L’amministratrice delegata di Rugby Australia ha parlato del licenziamento del giocatore, dopo il suo post contro gli omosessuali
Dopo la risoluzione del contratto di Israel Folau, a causa del suo recente post sui social contro gli omosessuali (il secondo in un anno), il CEO di Rugby Australia Raelene Castle ha rilasciato una lunga intervista al sito rugby.com.au spiegando le ragioni dietro la decisione del licenziamento del giocatore e offrendo alcuni dettagli su una questione decisamente complessa.
Castle, neozelandese di 48 anni, ha esordito dicendo di essere d’accordo con chi sta sostenendo che non c’è nessun vero vincitore alla fine di questa storia. “Sì, sono d’accordo, sia perché Israel non giocherà più con i Wallabies, sia per i nostri fan, sia per i suoi ex compagni di squadra, sia per il resto della Federazione.

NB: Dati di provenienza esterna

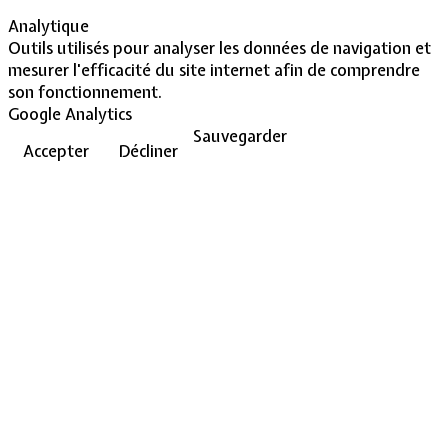
Analytique
Outils utilisés pour analyser les données de navigation et
mesurer l'efficacité du site internet afin de comprendre
son fonctionnement.
Google Analytics
Sauvegarder
Accepter
Décliner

Sono stati momenti difficili”.
“Ma alla fine, i valori di Rugby Australia dovevano prevalere, a prescindere dal fatto che fosse coinvolto un giocatore o un impiegato. Dal punto di vista federale, Israel ha infranto quei valori quando ha espresso le sue opinioni in un modo non rispettoso. Sfortunatamente, non avevamo altra scelta che intraprendere le azioni che abbiamo fatto”.
Folau, come detto, era recidivo: “Mi ha sorpreso molto il fatto che abbia usato le stesse identiche parole un’altra volta (il riferimento è a ‘gay’ e ‘inferno’, ndr). Noi gli avevamo chiarito di rispettare e sostenere le sue idee religiose, ma era necessario esprimere le sue opinioni in modo rispettoso. Dopo il primo episodio dello scorso anno lo ha fatto, ma con quell’ultimo post molte persone della nostra comunità si sono sentite offese”.
“Rugby Australia era del parere che Israel sapeva molto chiaramente quale fosse il limite da non superare – ha continuato Castle – Quando ha pubblicato il secondo post, sapevo che ci saremmo ritrovati nella stessa situazione di dodici mesi fa. Ho immediatamente provato a contattare il suo manager per chiedergli cosa ne pensasse, ma siamo riusciti a parlare con lui e con Israel solo dopo 36 ore”.
L’amministratrice delegata della Federazione, fin dal primo momento, aveva annunciato di voler terminare il contratto con Folau, vista la recidività. “Avendo già affrontato la stessa questione nel 2018 e avendo già riconosciuto che tutti noi possiamo commettere degli errori e poi imparare da questi per fare scelte migliori sul linguaggio da usare, non c’erano garanzie sul fatto che non avrebbe postato più del materiale simile”.
“È stata una violazione del contratto – ha ribadito Castle – Israel ha firmato un codice di condotta come tutti gli altri giocatori professionisti: ci aspettiamo che ognuno di loro lo rispetti […] I giocatori firmano contatti molto importanti e diventano ambasciatori del nostro sport. Gli sponsor si interessano a noi perché vogliono sfruttarli anche come ambasciatori. Per cui è necessario che tutti si allineino ai valori di Rugby Australia”.